Based solely on your question (since I don't know your background and expertise), I'm going to go out on a limb and say you need to do some more reading & research. If you haven't done so already, take a look at the HBR Guide to Buying a Small Business or the freely available Stanford Search Fund Primer (https://www.gsb.stanford.edu/faculty-research/centers-initiatives/ces/research/search-funds/primer). I think those will help you formulate more nuanced criteria and build a plan for actually finding relevant businesses. And if you're dead-set on disruptive tech, distill what it is you're looking for in precise terms.

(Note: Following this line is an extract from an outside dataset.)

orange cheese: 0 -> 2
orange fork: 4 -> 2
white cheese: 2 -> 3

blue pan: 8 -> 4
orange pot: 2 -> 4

It's generally going to be a better strategy to have more specificity about what you're looking for qualitatively. For example, maybe you're looking for company that builds natural language processing software for the legal industry. Or maybe you're looking for biotechs with yet-to-be-commercialized IP portfolios but are profitable through doing government research contracts in the meantime. Or maybe it's a novel industrial tool. Disruptive technology is too broad and everyone thinks their technology is disruptive. If you tell us the technology area in which you have knowledge and interest, then the community might be able to help you. Otherwise, I have no idea if I should put you in contact with a PhD biochemist entrepreneur in Cambridge, MA or an enterprise SaaS executive in Austin, TX!
Also, I agree with ^Searchfunder member, you should explain your role in the business along with what kind of valuation/price you're looking for. Otherwise, we don't know if you're associated with a $100MM SPAC, trying to invest $10K in a Regulation A crowdfunding offering, or looking to privately purchase a small tech company.

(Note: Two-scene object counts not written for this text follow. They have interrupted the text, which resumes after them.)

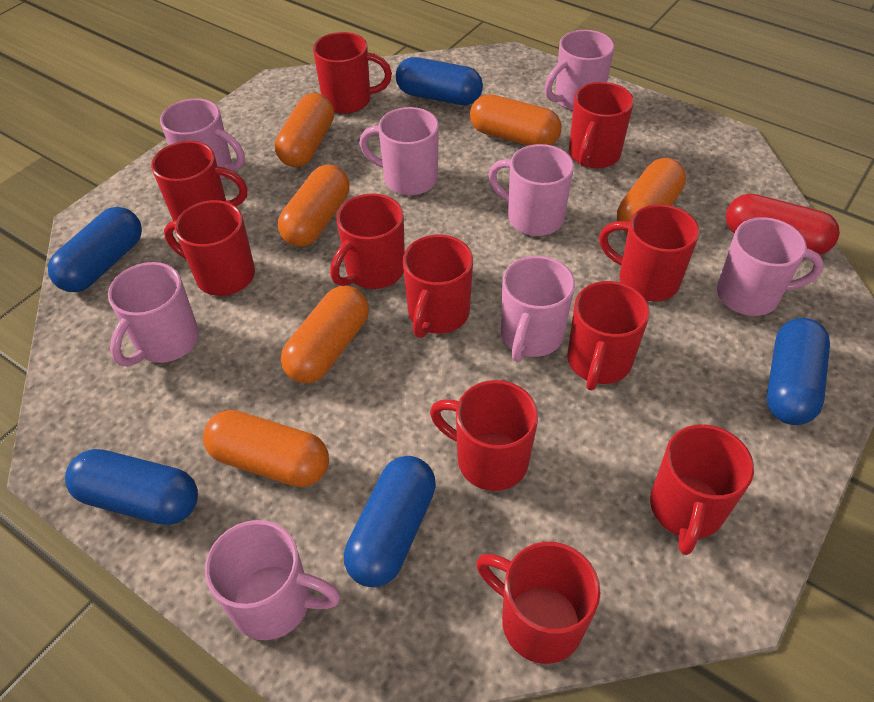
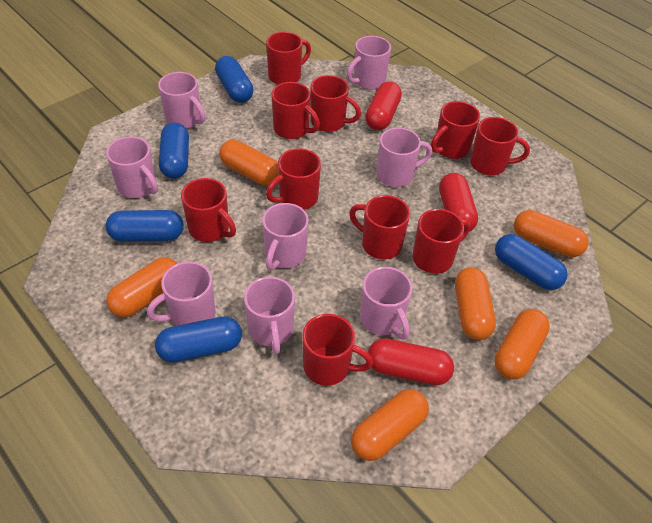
red capsule: 1 -> 3
red mug: 11 -> 10

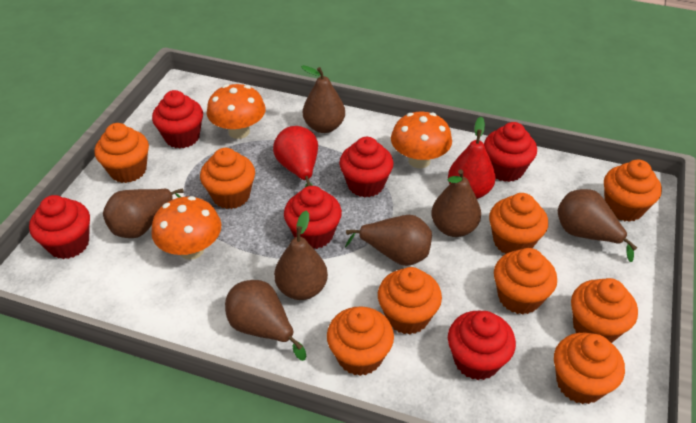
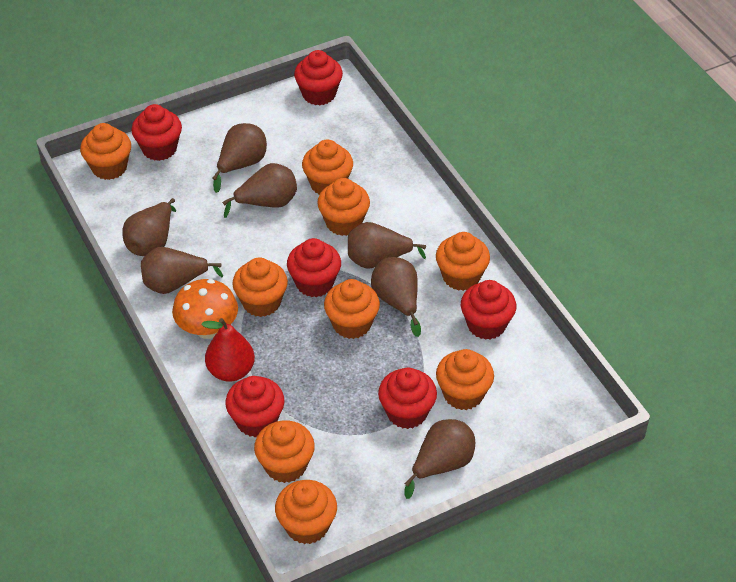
orange mushroom: 3 -> 1
red pear: 2 -> 1

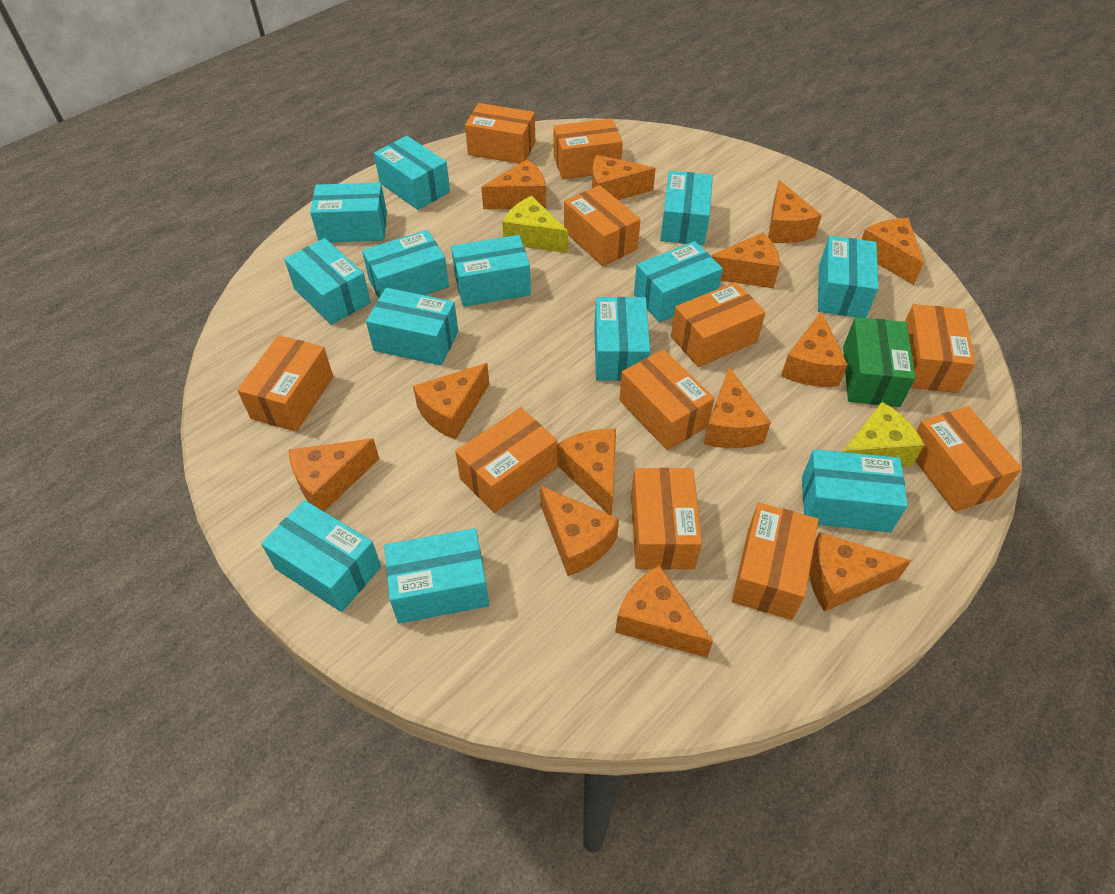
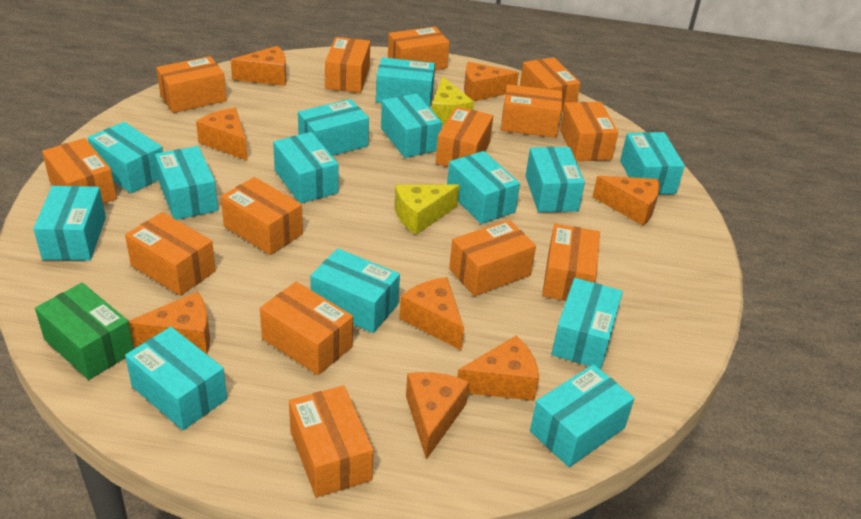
orange box: 11 -> 14
orange cheese: 13 -> 8
turquoise box: 13 -> 14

Lastly, ^Searchfunder member does make an important point, even if he initially made it (as I think he'd admit) in a less-than-cordial manner. We'd all love to find a business that's both profitable AND disruptive AND has a great management team. I'm sure A16Z and Sequoia would like that too, but they settle for merely "possibly disruptive with a great management team." Identifying disruptive companies is HARD. Searching for a plumbing business is hard too, but it's easier by orders of magnitude. That said, depending on your definition of "disruptive," it's certainly possible to buy disruptive tech companies at least in software. Dura Software is a company that buys "hyper niche" software companies (there's even a Think Like an Owner Podcast episode with its chairman). If you're trying to get in on the next Microsoft or a CRISPR/Cas9 therapeutics company, that's probably going to be an exercise in futility.